Saved entries:
···

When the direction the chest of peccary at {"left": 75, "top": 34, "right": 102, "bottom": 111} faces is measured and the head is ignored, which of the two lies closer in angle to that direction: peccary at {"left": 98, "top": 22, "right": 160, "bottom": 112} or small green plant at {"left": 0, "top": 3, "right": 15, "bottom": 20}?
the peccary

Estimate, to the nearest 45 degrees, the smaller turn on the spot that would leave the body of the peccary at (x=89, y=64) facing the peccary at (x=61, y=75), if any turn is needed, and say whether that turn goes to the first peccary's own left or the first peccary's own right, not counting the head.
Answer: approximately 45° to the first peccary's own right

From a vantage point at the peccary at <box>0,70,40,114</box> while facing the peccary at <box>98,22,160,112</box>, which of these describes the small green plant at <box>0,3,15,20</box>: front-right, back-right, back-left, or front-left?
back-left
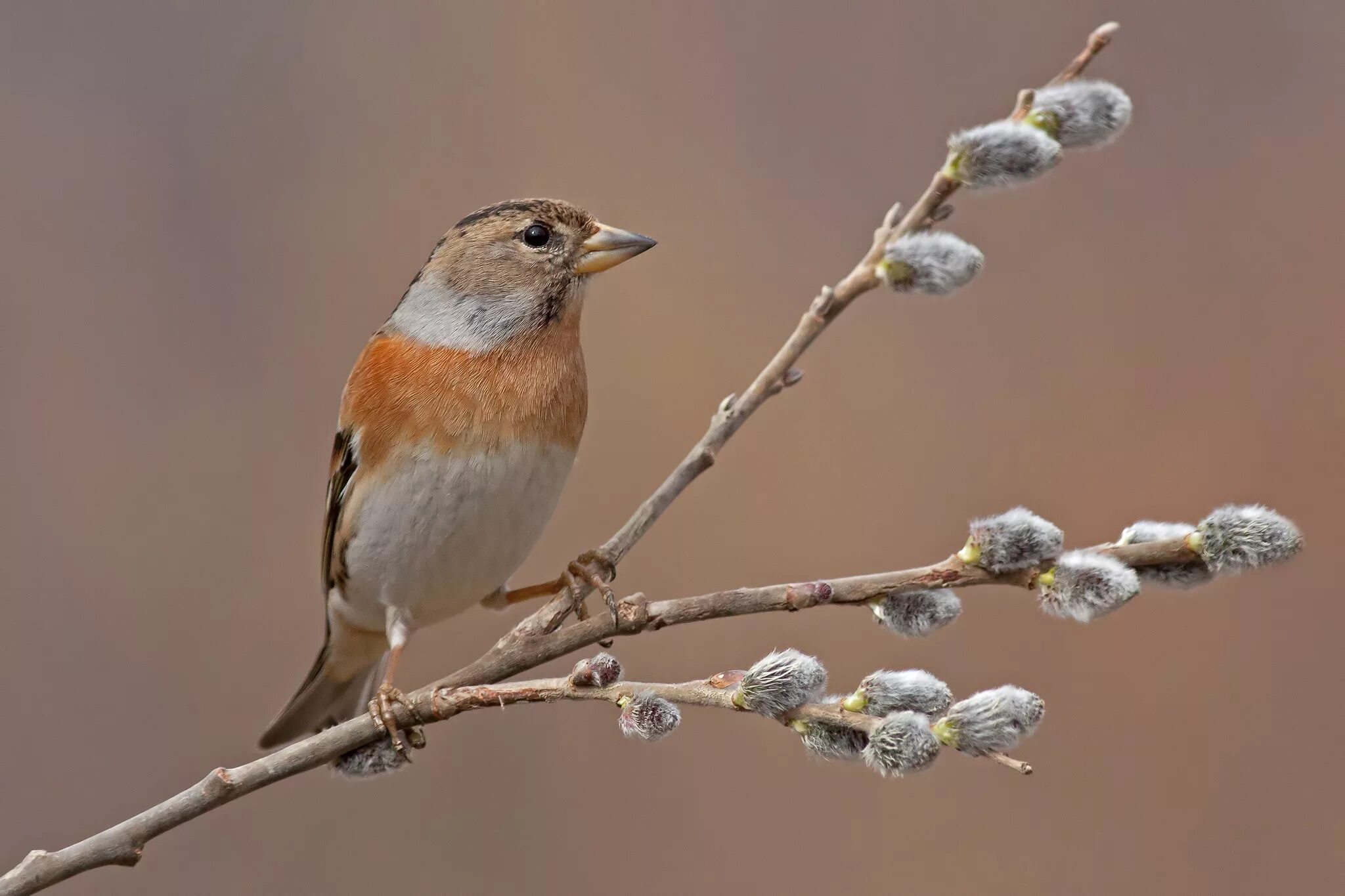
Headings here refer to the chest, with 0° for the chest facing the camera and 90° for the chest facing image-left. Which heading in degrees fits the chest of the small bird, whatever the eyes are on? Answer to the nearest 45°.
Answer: approximately 315°
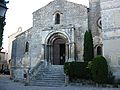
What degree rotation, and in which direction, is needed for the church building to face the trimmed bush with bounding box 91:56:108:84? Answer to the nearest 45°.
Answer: approximately 45° to its left

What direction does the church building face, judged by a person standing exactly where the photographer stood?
facing the viewer

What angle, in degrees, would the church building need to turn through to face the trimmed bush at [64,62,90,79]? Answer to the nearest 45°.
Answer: approximately 45° to its left

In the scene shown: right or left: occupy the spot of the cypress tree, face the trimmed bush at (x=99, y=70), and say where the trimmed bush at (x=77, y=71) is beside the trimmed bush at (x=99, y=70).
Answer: right

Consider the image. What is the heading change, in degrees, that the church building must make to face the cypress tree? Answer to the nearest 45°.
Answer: approximately 45° to its left

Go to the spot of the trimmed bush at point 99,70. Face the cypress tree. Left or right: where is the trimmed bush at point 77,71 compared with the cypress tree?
left
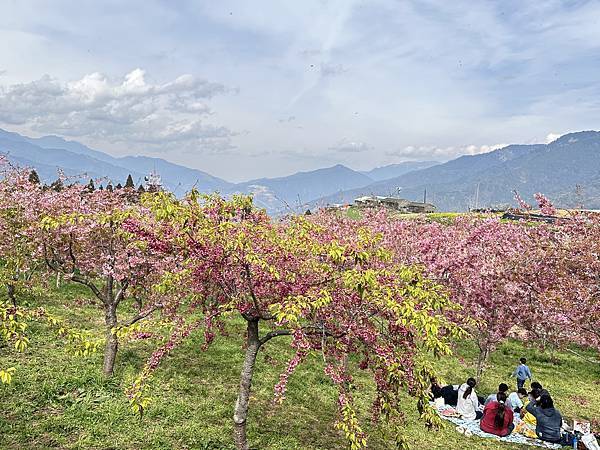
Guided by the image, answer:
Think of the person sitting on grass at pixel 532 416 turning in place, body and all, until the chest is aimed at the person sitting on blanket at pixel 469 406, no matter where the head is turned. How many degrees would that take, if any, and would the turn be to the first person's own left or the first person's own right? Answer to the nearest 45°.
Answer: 0° — they already face them

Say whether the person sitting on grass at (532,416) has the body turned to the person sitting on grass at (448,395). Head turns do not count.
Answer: yes

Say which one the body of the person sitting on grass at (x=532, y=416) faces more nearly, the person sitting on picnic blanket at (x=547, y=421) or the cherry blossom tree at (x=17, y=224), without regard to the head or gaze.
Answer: the cherry blossom tree

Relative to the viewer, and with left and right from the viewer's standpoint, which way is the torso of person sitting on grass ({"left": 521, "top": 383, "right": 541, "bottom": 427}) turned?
facing to the left of the viewer
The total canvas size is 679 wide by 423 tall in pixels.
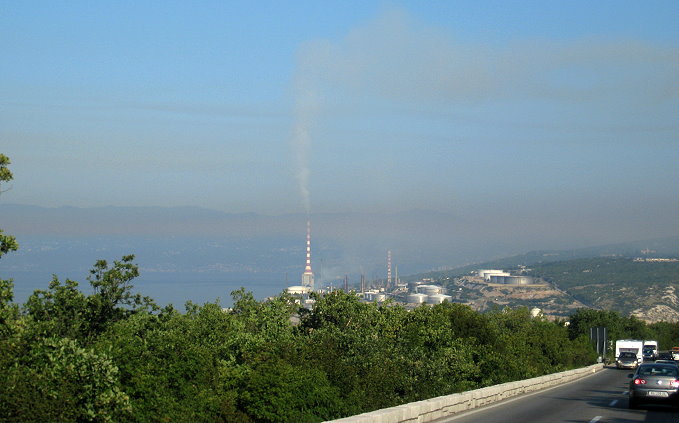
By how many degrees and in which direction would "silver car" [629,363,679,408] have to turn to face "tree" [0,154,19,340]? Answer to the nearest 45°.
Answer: approximately 135° to its left

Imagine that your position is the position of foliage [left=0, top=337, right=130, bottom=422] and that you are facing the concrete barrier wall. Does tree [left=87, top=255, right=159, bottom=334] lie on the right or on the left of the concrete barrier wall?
left

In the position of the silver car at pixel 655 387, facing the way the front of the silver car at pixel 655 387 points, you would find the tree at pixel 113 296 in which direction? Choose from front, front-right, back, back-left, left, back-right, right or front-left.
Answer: left

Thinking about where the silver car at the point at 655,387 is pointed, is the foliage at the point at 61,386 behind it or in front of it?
behind

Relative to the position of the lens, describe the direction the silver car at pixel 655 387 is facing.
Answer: facing away from the viewer
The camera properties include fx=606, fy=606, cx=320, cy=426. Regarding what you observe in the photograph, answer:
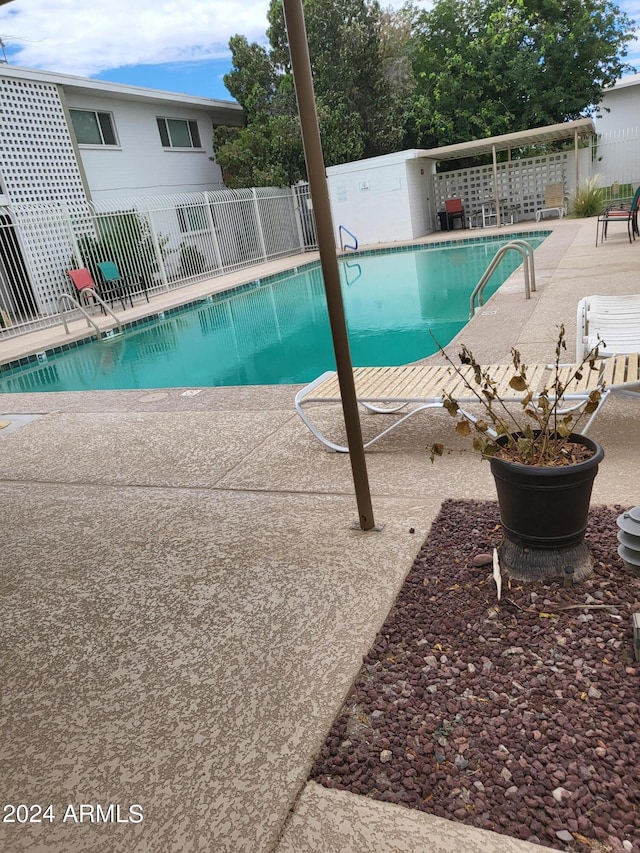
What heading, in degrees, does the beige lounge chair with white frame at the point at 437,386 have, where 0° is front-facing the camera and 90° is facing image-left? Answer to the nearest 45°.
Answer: approximately 90°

···

#### [What you need to do]
Please copy out all of the material above word for word, leaving out the pictures.

#### [Output below]
When the direction the chest of peccary at {"left": 75, "top": 34, "right": 102, "bottom": 111} faces is measured and the head is ignored, which of the two lies closer in angle to that direction: peccary at {"left": 98, "top": 22, "right": 160, "bottom": 112} or small green plant at {"left": 0, "top": 3, "right": 15, "bottom": 20}?
the peccary

Estimate, to the nearest 45 degrees, the smaller turn on the spot that would leave the body of the peccary at (x=89, y=64) facing the peccary at (x=61, y=75), if any turn is needed, and say whether that turn goes to the first peccary's own left or the first peccary's own right, not counting the head.
Answer: approximately 45° to the first peccary's own right

From a vantage point at the peccary at <box>0,70,40,114</box> while facing the peccary at <box>98,22,160,112</box>, which of these describes the small green plant at <box>0,3,15,20</box>: front-right, back-right, back-left, or front-left?
back-left
Headings here refer to the chest, with 0° for the chest facing the camera and 90° for the chest facing image-left. Which heading in degrees fits the chest of the small bird, whatever the eyes are on? Answer to the nearest 45°.
Answer: approximately 315°
What degree rotation, and in which direction, is needed for the church building to face the trimmed bush with bounding box 91:56:108:84? Answer to the nearest 45°.
Answer: approximately 45° to its left

What direction does the church building face, judged by a person standing exactly where the photographer stood?
facing the viewer

What angle, in degrees, would the church building need to turn through to face the trimmed bush at [64,62,90,79]? Answer to the nearest 45°.
Answer: approximately 45° to its left

In the scene shown: right or left: occupy the spot of the cypress tree, face the trimmed bush at (x=99, y=70), and say where the trimmed bush at (x=77, y=71) is beside the trimmed bush at (x=99, y=70).
Answer: right

Consider the image. What is the heading change, in degrees, that the church building must make to face the cypress tree? Answer to the nearest 45°.
Answer: approximately 45° to its left

Go to the spot of the trimmed bush at point 99,70. Face the cypress tree. Left or right: where is the trimmed bush at point 77,71 compared with the cypress tree?
left
Guided by the image, answer:
Think of the person sitting on grass at pixel 532 416 turning in place, body and all, until the chest is aimed at the person sitting on blanket at pixel 469 406, no matter where the head is turned. How many degrees would that take, if any, and would the turn be to the first person's own left or the first person's own right? Answer to the nearest 45°.
Answer: 0° — they already face them

Say whether the person sitting on grass at (532,416) has the body turned to the person sitting on grass at (448,395). Head turns do not count.
Answer: yes

Say which one the body of the person sitting on grass at (x=532, y=416) faces more nearly, the person sitting on picnic blanket at (x=547, y=421) or the cherry blossom tree at (x=17, y=224), without regard to the head or gaze.
Answer: the cherry blossom tree

Relative to the viewer, and with left and right from the viewer's standpoint, which way is the torso of person sitting on grass ({"left": 521, "top": 383, "right": 541, "bottom": 427}) turned?
facing to the left of the viewer
The total canvas size is 679 wide by 423 tall in pixels.
By how many degrees and in which direction would "silver car" [629,363,679,408] have to turn to face "tree" [0,154,19,340]? Answer to the nearest 45°.
Answer: approximately 135° to its left

Imagine that your position is the position of foliage [left=0, top=337, right=130, bottom=422] and that you are facing the concrete barrier wall. Does tree [left=87, top=255, right=159, bottom=334] lie on the right or on the left of the concrete barrier wall?
left

In the position of the silver car at pixel 655 387, facing the way the front of the silver car at pixel 655 387 points, you would find the tree at pixel 113 296 in which direction? Choose from front, front-right, back, back-left, left, back-right, right or front-left.
Answer: left

Thinking about where the silver car at the point at 655,387 is pointed, is the foliage at the point at 61,386 behind it or in front of it?
behind

Relative to the position of the lens, describe the direction the silver car at pixel 655 387 is facing.
Answer: facing away from the viewer
The camera properties include fx=606, fy=606, cx=320, cy=426. Regarding what you observe in the photograph, answer:
What heading, in degrees, does the beige lounge chair with white frame at the point at 437,386 have, where 0° is front-facing the camera and 90° is facing image-left? Answer to the nearest 45°.
Answer: approximately 90°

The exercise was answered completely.